■ The task:
Find the lines holding the string "built" in the data, then copy all of them.
**** Records for the exercise
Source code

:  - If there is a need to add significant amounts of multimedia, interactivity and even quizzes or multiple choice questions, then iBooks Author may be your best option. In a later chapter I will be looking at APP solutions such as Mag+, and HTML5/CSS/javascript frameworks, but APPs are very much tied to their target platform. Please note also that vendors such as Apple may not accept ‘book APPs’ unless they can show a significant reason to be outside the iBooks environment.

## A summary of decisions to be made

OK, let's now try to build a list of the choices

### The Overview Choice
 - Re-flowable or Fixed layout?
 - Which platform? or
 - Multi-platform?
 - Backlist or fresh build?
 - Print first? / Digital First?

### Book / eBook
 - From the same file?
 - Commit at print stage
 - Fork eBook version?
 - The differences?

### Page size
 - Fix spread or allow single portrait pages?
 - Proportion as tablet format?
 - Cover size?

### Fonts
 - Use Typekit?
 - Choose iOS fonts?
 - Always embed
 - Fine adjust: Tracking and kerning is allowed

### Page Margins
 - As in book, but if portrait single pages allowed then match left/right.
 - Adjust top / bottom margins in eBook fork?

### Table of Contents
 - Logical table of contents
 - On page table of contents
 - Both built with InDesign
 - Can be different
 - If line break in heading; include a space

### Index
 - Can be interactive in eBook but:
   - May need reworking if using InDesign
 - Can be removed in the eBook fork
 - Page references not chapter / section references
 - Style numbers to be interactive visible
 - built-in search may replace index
********
■ Exercise result:
 - Both built with InDesign
 - built-in search may replace index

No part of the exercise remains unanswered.